Visions of dirt and disease danced in my head as I piled in a broom and mop, dish detergent, laundry soap, and window cleaner. I finished off with a box of zip-lock bags, a dozen plastic food containers, and one large cooler.
I had been unable to purchase only one item. After searching the aisles at Canadian Tire, I stopped a young man in a scarlet vest and asked where the guns were kept.
“You mean hunting rifles?” he asked. “We don’t carry them here.”
“No, I mean a handgun.”
He looked puzzled. “Ma’am, where are you from?”
“Arizona.”
“I guess you don’t know that people aren’t allowed to own handguns in this country.”
“You mean, never?” I was surprised. “Aren’t there any exceptions?”
“Nope. Not unless you want to join the local Rod and Gun Club and use it for target practice. Why do you want one, anyways?”
“For self-defence.” He stared at me blankly. “You know, in case somebody tries to rob me.”

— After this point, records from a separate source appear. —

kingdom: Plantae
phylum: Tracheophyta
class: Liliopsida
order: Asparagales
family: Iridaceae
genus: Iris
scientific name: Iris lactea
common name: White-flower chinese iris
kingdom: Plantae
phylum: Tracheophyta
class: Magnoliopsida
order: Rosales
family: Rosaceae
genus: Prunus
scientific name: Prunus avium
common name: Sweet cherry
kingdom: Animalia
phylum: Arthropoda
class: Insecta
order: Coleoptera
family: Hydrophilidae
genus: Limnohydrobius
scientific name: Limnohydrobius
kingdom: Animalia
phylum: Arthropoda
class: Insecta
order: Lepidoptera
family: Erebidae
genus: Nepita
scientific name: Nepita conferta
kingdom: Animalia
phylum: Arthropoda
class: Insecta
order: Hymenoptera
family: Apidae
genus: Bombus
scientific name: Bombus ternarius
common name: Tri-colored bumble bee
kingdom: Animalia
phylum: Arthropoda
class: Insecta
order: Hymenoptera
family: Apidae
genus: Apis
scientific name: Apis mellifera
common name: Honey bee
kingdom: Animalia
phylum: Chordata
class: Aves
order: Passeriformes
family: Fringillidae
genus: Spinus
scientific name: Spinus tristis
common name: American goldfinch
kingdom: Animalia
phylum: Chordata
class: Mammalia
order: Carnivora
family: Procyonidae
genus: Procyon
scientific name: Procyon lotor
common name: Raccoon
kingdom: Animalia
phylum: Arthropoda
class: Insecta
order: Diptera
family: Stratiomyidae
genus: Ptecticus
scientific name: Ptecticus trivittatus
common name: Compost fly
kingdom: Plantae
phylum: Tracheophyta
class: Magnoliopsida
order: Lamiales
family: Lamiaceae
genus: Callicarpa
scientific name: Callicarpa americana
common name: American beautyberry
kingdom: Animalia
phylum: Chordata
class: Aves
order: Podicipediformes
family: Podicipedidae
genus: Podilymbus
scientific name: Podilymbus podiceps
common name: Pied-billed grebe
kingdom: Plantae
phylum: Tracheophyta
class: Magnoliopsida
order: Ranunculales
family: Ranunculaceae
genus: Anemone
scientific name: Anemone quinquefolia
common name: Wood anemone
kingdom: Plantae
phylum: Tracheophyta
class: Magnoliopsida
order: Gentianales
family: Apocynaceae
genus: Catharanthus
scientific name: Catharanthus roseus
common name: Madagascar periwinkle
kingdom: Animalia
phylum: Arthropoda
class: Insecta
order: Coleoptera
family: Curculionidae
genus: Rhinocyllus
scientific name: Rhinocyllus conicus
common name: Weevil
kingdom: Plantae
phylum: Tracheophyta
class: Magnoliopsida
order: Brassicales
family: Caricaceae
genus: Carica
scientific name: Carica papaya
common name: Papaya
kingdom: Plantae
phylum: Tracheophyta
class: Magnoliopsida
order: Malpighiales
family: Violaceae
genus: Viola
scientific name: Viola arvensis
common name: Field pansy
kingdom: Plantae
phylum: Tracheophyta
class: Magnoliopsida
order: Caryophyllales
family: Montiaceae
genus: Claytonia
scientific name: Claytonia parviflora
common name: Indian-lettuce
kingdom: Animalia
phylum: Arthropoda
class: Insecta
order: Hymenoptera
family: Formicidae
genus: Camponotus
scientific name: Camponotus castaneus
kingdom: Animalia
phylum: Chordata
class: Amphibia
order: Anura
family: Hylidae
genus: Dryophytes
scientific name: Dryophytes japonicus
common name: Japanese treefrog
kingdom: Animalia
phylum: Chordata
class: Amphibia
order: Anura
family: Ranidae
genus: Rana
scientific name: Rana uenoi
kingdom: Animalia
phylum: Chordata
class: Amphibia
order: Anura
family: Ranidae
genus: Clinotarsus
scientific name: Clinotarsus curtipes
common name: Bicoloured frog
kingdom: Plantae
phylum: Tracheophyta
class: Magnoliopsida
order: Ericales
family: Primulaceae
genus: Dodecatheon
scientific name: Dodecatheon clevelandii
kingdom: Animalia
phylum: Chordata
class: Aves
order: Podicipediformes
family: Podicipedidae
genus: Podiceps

“We haven’t had an armed robbery around here since before I was born.”
“But how do people protect themselves?”
“Don’t worry, you got nothing to be scared about. Up here animals are the biggest problem, not people.”
He walked away, shaking his head. As we left the store, I saw him talking to one of the cashiers and pointing at me. Both of them were laughing.
Finally we hit the local pharmacy, where we bought personal supplies. I smiled to myself, remembering Bridget’s delight when she discovered the “free gifts” at the hotel. “Mama, look! They gave us free shampoo, free hand lotion, and free soap!” I tossed in an economy-sized pack of toilet paper, tampons, hand soap, and hand sanitizer. I deliberated over body lotion then decided it was too expensive.